Ostatnie bilety na galę KSW 76 dostępne są na eBilet.pl.

Salahdine Parnasse w fenomenalnym stylu kroczy przez świat MMA. Karierę rozpoczął w roku 2015. Do dziś stoczył siedemnaście pojedynków, w których tylko raz musiał uznać wyższość rywala. Zanim wszedł do KSW zdobył tytuł mistrzowski francuskiej organizacji 100% Fight. Już w Polsce rozbijał kolejnych rywali i dotarł na szczy kategorii piórkowej KSW, a na jego biodrach zawisł upragniony pas. W roku 2021 Salahdine zmierzył się z Danielem Torresem i niespodziewanie został przez niego znokautowany. Był to pierwszy i ostatni raz kiedy Parnasse wyszedł z klatki jako przegrany. Po porażce Francuz rozbił Filipa Pejicia, a następnie zrewanżował się Torresowi i odzyskał tytuł. Salahdine ostatni raz walczył podczas gali KSW 68 i w ładnym stylu najpierw rozbił, a potem poddał Daniela Rutkowskiego.

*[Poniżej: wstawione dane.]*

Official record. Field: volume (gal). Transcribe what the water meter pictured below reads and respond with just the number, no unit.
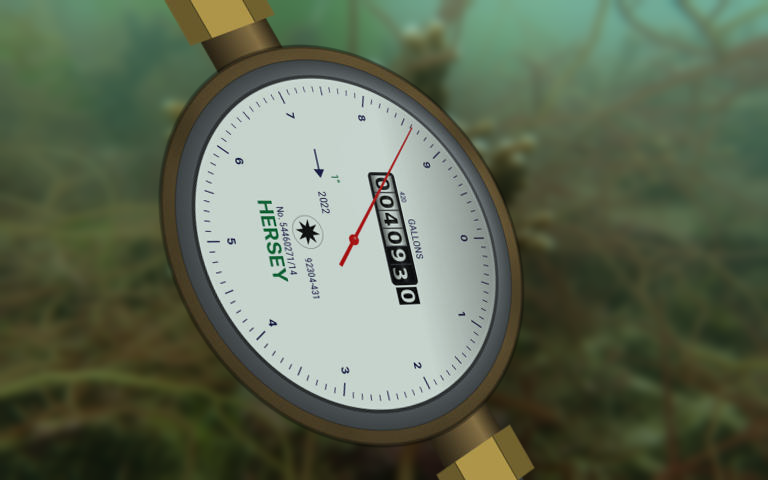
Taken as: 40928.6
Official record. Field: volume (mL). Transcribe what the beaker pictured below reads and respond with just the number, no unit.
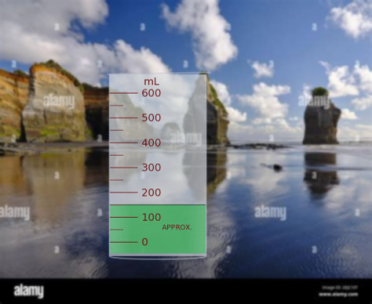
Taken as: 150
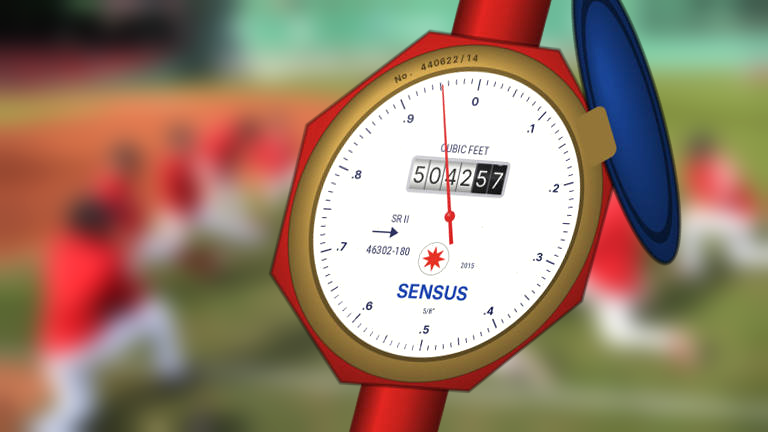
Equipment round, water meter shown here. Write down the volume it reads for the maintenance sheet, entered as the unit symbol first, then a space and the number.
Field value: ft³ 504256.95
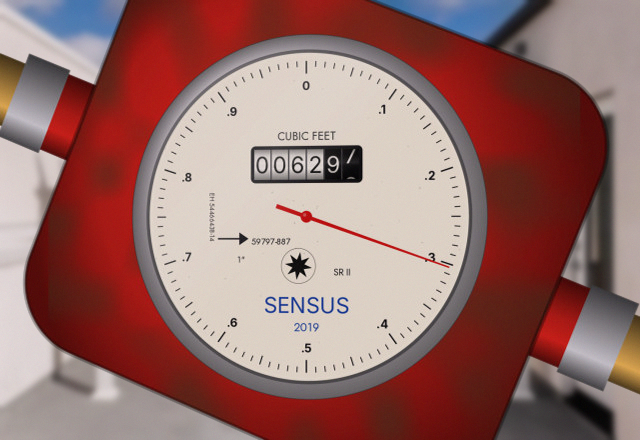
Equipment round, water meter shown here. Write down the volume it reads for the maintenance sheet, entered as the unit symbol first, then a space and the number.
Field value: ft³ 6297.30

Salahdine od dawna zapowiadał, że chce zostać podwójnym czempionem KSW. Od dawna też chciał zmierzyć się z Marianem Ziółkowskim, mistrzem wagi lekkiej. Ostatecznie panowie zgodzili się na ten bój i mieli stanąć z sobą oko w oko w okrągłej klatce podczas gali KSW 76. Niedługo przed galą Marian Ziółkowski musiał jednak wycofać się z pojedynku, a w jego miejsce wszedł Sebastian Rajewski. Salahdine nie kryje, że nadal jego celem jest Marian i pełnoprawny pas wagi lekkiej, ale teraz skupia się na Sebastianie i zapowiada, że ich pojedynek – jak przystało na dwóch wspaniałych stójkowiczów - będzie świetnym show.

Sebastian Rajewski słynie ze swoich umiejętności walki w stójce, co zaprezentował fanom już w trakcie pierwszego boju w KSW. Sebastian rozbił wówczas w dominującym stylu Armena Stepanyana i za swój występ został nagrodzony bonusem. Tuż przed wejściem do organizacji Rajewski wygrał dwie walki przed czasem i w obu znokautował rywali wysokim kopnięciem.

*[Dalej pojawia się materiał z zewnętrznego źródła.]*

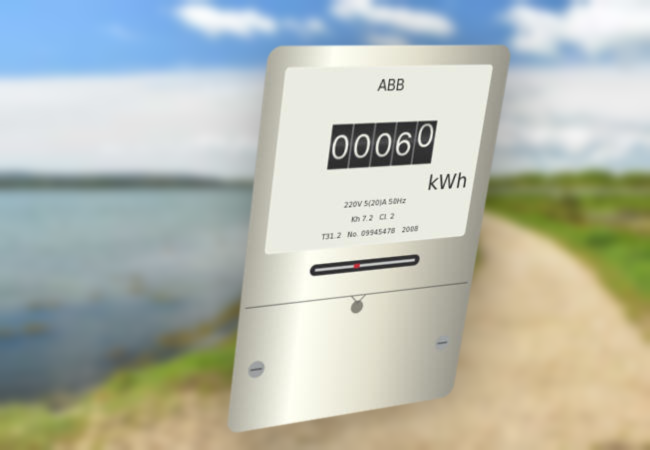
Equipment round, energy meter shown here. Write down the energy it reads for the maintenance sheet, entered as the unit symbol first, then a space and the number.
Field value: kWh 60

Po pierwszym pojedynku w organizacji KSW Sebastian stanął do boju z Filipem Pejiciem i został przez niego znokautowany. Rajewski szybko odbudował się po tej przegranej i w trzech kolejnych pojedynkach udowodnił ponownie jak dobrym zawodnikiem jest. Kolejne wygrane doprowadził go do walki o tytuł mistrzowski. Podczas gali KSW 71 Sebastian zmierzył się z Marianem Ziółkowskim i postawił mistrzowi bardzo trudne warunki. Ostatecznie jednak przegrał pojedynek na punkty, choć nie brakowało głosów, które w roli zwycięzcy widziały właśnie jego.

Przed pojedynkiem z Salahdinem Sebastian zapowiada efektowny bój w stójce i jest przekonany, że jeśli tylko nadarzy się okazja, pośle Francuza na deski. Jak jednak ostatecznie potoczy się mistrzowska konfrontacja? Przekonamy się już 12 listopada podczas gali KSW 76 w Grodzisku Mazowieckim.